Assuming a missing data mechanism

There are two main ways to make an assumption about the missing data mechanism. The first and most important one is ‘common sense’. By what is known about the data collection process and the data in general, most researchers have an idea about the reasons for the missing data. It is very important to take this knowledge into account when making an assumption about the missing data mechanism.

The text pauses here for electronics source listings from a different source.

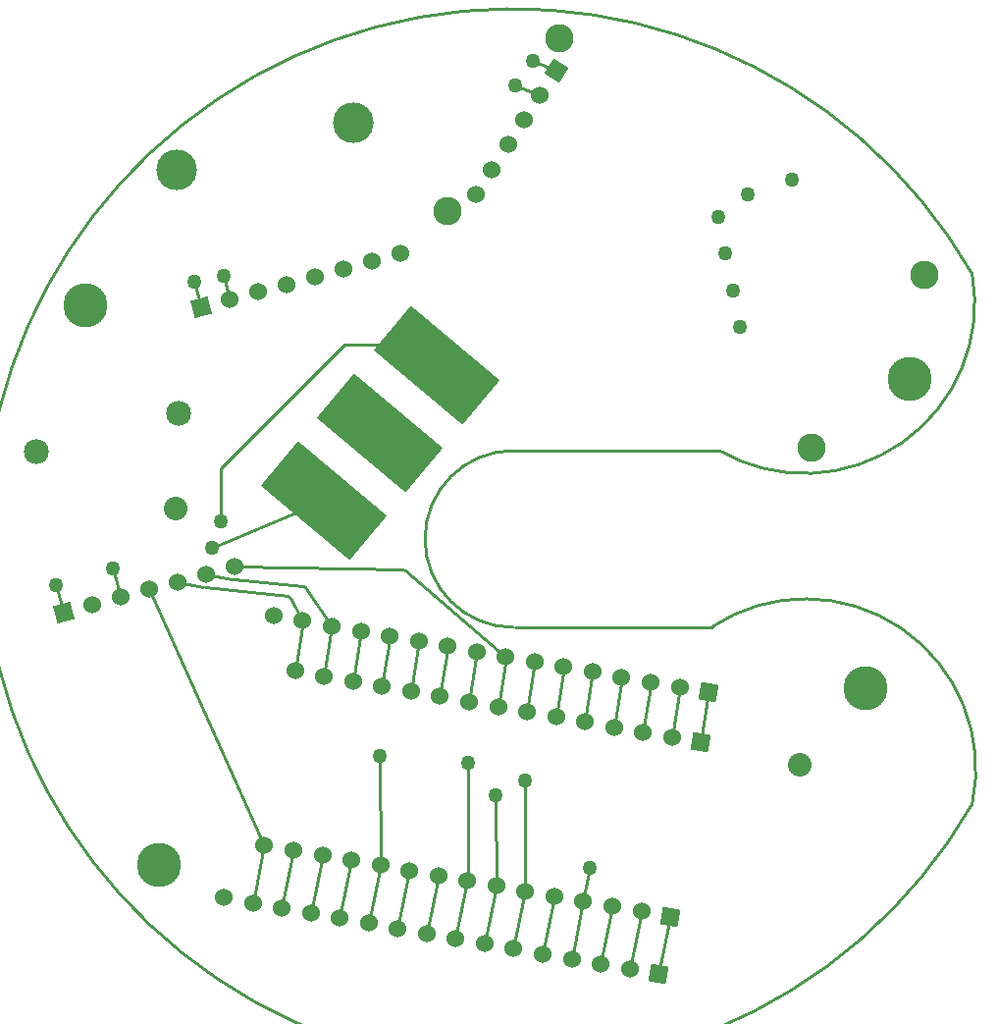
<source format=gtl>
G04*
G04 #@! TF.GenerationSoftware,Altium Limited,Altium Designer,20.2.8 (258)*
G04*
G04 Layer_Physical_Order=1*
G04 Layer_Color=255*
%FSLAX24Y24*%
%MOIN*%
G70*
G04*
G04 #@! TF.SameCoordinates,457248F5-DA73-466C-AE77-A18651DC037B*
G04*
G04*
G04 #@! TF.FilePolarity,Positive*
G04*
G01*
G75*
%ADD10C,0.0100*%
G04:AMPARAMS|DCode=28|XSize=196.9mil|YSize=393.7mil|CornerRadius=0mil|HoleSize=0mil|Usage=FLASHONLY|Rotation=230.000|XOffset=0mil|YOffset=0mil|HoleType=Round|Shape=Rectangle|*
%AMROTATEDRECTD28*
4,1,4,-0.0875,0.2019,0.2141,-0.0511,0.0875,-0.2019,-0.2141,0.0511,-0.0875,0.2019,0.0*
%
%ADD28ROTATEDRECTD28*%

%ADD29P,0.0852X4X305.0*%
%ADD30P,0.0849X4X305.0*%
%ADD31C,0.0600*%
%ADD32C,0.0602*%
%ADD33P,0.0849X4X150.0*%
%ADD34P,0.0849X4X60.0*%
%ADD35P,0.0849X4X372.0*%
%ADD36C,0.0800*%
%ADD37C,0.1500*%
%ADD38C,0.0500*%
%ADD39C,0.1378*%
%ADD40C,0.0850*%
%ADD41C,0.0965*%
D10*
X10475Y16053D02*
G03*
X10398Y16106I-88J-47D01*
G01*
X7524Y16418D02*
G03*
X7568Y16411I92J441D01*
G01*
X10977Y16411D02*
G03*
X10903Y16454I-83J-56D01*
G01*
X8490Y16677D02*
G03*
X8541Y16669I92J441D01*
G01*
X14377Y16976D02*
G03*
X14314Y17001I-65J-76D01*
G01*
X20428Y5751D02*
X20650Y6900D01*
X8100Y18650D02*
Y20441D01*
X7800Y17750D02*
X11600Y19350D01*
X8100Y20441D02*
X12309Y24650D01*
X14753D01*
X15457Y23946D01*
X17450Y9350D02*
X17474Y6272D01*
X18450Y9850D02*
X18459Y6099D01*
X16500Y6457D02*
Y10450D01*
X16489Y6446D02*
X16500Y6457D01*
X13500Y10700D02*
X13535Y6967D01*
X13139Y5005D02*
X13535Y6967D01*
X16094Y4484D02*
X16489Y6446D01*
X18063Y4137D02*
X18459Y6099D01*
X17078Y4311D02*
X17474Y6272D01*
X23712Y13011D02*
X23750Y13250D01*
X23440Y11313D02*
X23712Y13011D01*
X24697Y12838D02*
X24735Y13076D01*
X24425Y11139D02*
X24697Y12838D01*
X7443Y25929D02*
X7452Y25924D01*
X7201Y26769D02*
X7443Y25929D01*
X18100Y33450D02*
X18955Y33111D01*
X18700Y34300D02*
X19500Y33950D01*
X8200Y27000D02*
X8418Y26182D01*
X4450Y17050D02*
X4718Y16082D01*
X2500Y16500D02*
X2786Y15565D01*
X5684Y16341D02*
X9596Y7662D01*
X10909Y15269D02*
X10948Y15507D01*
X10637Y13570D02*
X10909Y15269D01*
X10398Y16106D02*
X10398Y16106D01*
X7568Y16411D02*
X10398Y16106D01*
X6650Y16600D02*
X7524Y16418D01*
X10475Y16053D02*
X10896Y15271D01*
X11894Y15095D02*
X11932Y15334D01*
X11622Y13397D02*
X11894Y15095D01*
X10903Y16454D02*
X10903Y16454D01*
X8541Y16669D02*
X10903Y16454D01*
X7616Y16859D02*
X8490Y16677D01*
X10977Y16411D02*
X11880Y15097D01*
X17803Y14053D02*
X17841Y14292D01*
X17531Y12355D02*
X17803Y14053D01*
X14314Y17001D02*
X14314Y17001D01*
X8582Y17118D02*
X14314Y17001D01*
X14377Y16976D02*
X17789Y14055D01*
X12607Y13223D02*
X12917Y15160D01*
X13592Y13049D02*
X13902Y14986D01*
X14577Y12876D02*
X14887Y14813D01*
X15561Y12702D02*
X15872Y14639D01*
X16546Y12529D02*
X16856Y14466D01*
X18516Y12181D02*
X18826Y14118D01*
X19501Y12008D02*
X19811Y13945D01*
X20485Y11834D02*
X20796Y13771D01*
X21470Y11660D02*
X21780Y13597D01*
X22455Y11487D02*
X22765Y13424D01*
X22987Y3269D02*
X23383Y5230D01*
X22002Y3443D02*
X22398Y5404D01*
X21018Y3616D02*
X21413Y5578D01*
X20033Y3790D02*
X20428Y5751D01*
X19048Y3964D02*
X19444Y5925D01*
X15109Y4658D02*
X15504Y6620D01*
X14124Y4832D02*
X14520Y6793D01*
X12154Y5179D02*
X12550Y7141D01*
X11170Y5353D02*
X11565Y7314D01*
X10185Y5526D02*
X10580Y7488D01*
X9200Y5700D02*
X9596Y7662D01*
X33638Y9050D02*
G03*
X24795Y15065I-5660J1187D01*
G01*
X25050Y21050D02*
G03*
X33638Y27050I2891J5008D01*
G01*
X18050Y21050D02*
G03*
X18050Y15050I0J-3000D01*
G01*
X33638Y27050D02*
G03*
X33638Y9050I-15588J-9000D01*
G01*
X18100Y15050D02*
X24805D01*
X18050Y21050D02*
X25050D01*
D28*
X11600Y19350D02*
D03*
X13528Y21648D02*
D03*
X15457Y23946D02*
D03*
D29*
X23383Y5230D02*
D03*
X24425Y11139D02*
D03*
D30*
X24683Y12840D02*
D03*
X22987Y3269D02*
D03*
D31*
X23698Y13014D02*
D03*
X22713Y13187D02*
D03*
X21728Y13361D02*
D03*
X20744Y13534D02*
D03*
X19759Y13708D02*
D03*
X18774Y13882D02*
D03*
X17789Y14055D02*
D03*
X16804Y14229D02*
D03*
X15820Y14403D02*
D03*
X14835Y14576D02*
D03*
X13850Y14750D02*
D03*
X12865Y14924D02*
D03*
X11880Y15097D02*
D03*
X10896Y15271D02*
D03*
X9911Y15445D02*
D03*
X22002Y3443D02*
D03*
X21018Y3616D02*
D03*
X20033Y3790D02*
D03*
X19048Y3964D02*
D03*
X18063Y4137D02*
D03*
X17078Y4311D02*
D03*
X16094Y4484D02*
D03*
X15109Y4658D02*
D03*
X14124Y4832D02*
D03*
X13139Y5005D02*
D03*
X12154Y5179D02*
D03*
X11170Y5353D02*
D03*
X10185Y5526D02*
D03*
X9200Y5700D02*
D03*
X8215Y5874D02*
D03*
X8418Y26182D02*
D03*
X9384Y26441D02*
D03*
X10350Y26700D02*
D03*
X11316Y26959D02*
D03*
X12282Y27218D02*
D03*
X13248Y27476D02*
D03*
X14214Y27735D02*
D03*
X8582Y17118D02*
D03*
X7616Y16859D02*
D03*
X6650Y16600D02*
D03*
X5684Y16341D02*
D03*
X4718Y16082D02*
D03*
X3752Y15824D02*
D03*
X16777Y29757D02*
D03*
X17321Y30595D02*
D03*
X17866Y31434D02*
D03*
X18411Y32273D02*
D03*
X18955Y33111D02*
D03*
D32*
X22398Y5404D02*
D03*
X21413Y5578D02*
D03*
X20428Y5751D02*
D03*
X19444Y5925D02*
D03*
X18459Y6099D02*
D03*
X17474Y6272D02*
D03*
X16489Y6446D02*
D03*
X15504Y6620D02*
D03*
X14520Y6793D02*
D03*
X13535Y6967D02*
D03*
X12550Y7141D02*
D03*
X11565Y7314D02*
D03*
X10580Y7488D02*
D03*
X9596Y7662D02*
D03*
X23440Y11313D02*
D03*
X22455Y11487D02*
D03*
X21470Y11660D02*
D03*
X20485Y11834D02*
D03*
X19501Y12008D02*
D03*
X18516Y12181D02*
D03*
X17531Y12355D02*
D03*
X16546Y12529D02*
D03*
X15561Y12702D02*
D03*
X14577Y12876D02*
D03*
X13592Y13049D02*
D03*
X12607Y13223D02*
D03*
X11622Y13397D02*
D03*
X10637Y13570D02*
D03*
D33*
X7452Y25924D02*
D03*
D34*
X2786Y15565D02*
D03*
D35*
X19500Y33950D02*
D03*
D36*
X6596Y19088D02*
D03*
X27771Y10380D02*
D03*
D37*
X31500Y23500D02*
D03*
X3500Y26000D02*
D03*
X6000Y7000D02*
D03*
X30000Y13000D02*
D03*
D38*
X27500Y30250D02*
D03*
X26000Y29750D02*
D03*
X25000Y29000D02*
D03*
X25250Y27750D02*
D03*
X25500Y26500D02*
D03*
X25750Y25250D02*
D03*
X20650Y6900D02*
D03*
X8100Y18650D02*
D03*
X7800Y17750D02*
D03*
X17450Y9350D02*
D03*
X18450Y9850D02*
D03*
X13500Y10700D02*
D03*
X16500Y10450D02*
D03*
X18700Y34300D02*
D03*
X18100Y33450D02*
D03*
X7200Y26800D02*
D03*
X8200Y27000D02*
D03*
X4450Y17050D02*
D03*
X2500Y16500D02*
D03*
D39*
X6622Y30567D02*
D03*
X12611Y32172D02*
D03*
D40*
X1846Y21007D02*
D03*
X6675Y22301D02*
D03*
D41*
X28195Y21149D02*
D03*
X32007Y27020D02*
D03*
X19625Y35061D02*
D03*
X15813Y29190D02*
D03*
M02*

</source>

A second way to make an assumption about the missing data mechanism is by statistical testing. The data can be separated into two groups, one group with participants with complete data on variable A (e.g., IQ) and one group with participants with missing data on variable A (e.g., IQ). We can create a dichotomous variable (i.e, missing data indicator) that indicates whether data on IQ are missing or complete. Then we can test for group differences with a t-test. For example we can test whether both groups differ in age. If there are differences we can conclude that our missing data are NOT complete at random, so not MCAR. We can also use the missing data indicator variable as outcome in a logistic regression model and test whether other variables in the data are related to that outcome. If we find variables related to the missing data indicator we can conclude that data are not MCAR. If we find no relations at all, we might be able to conclude that missing data are MCAR. However, we can never distinguish between MAR or MNAR. We can only test if data are MCAR or not MCAR. Furthermore, it is always important to combine statistical testing with common sense.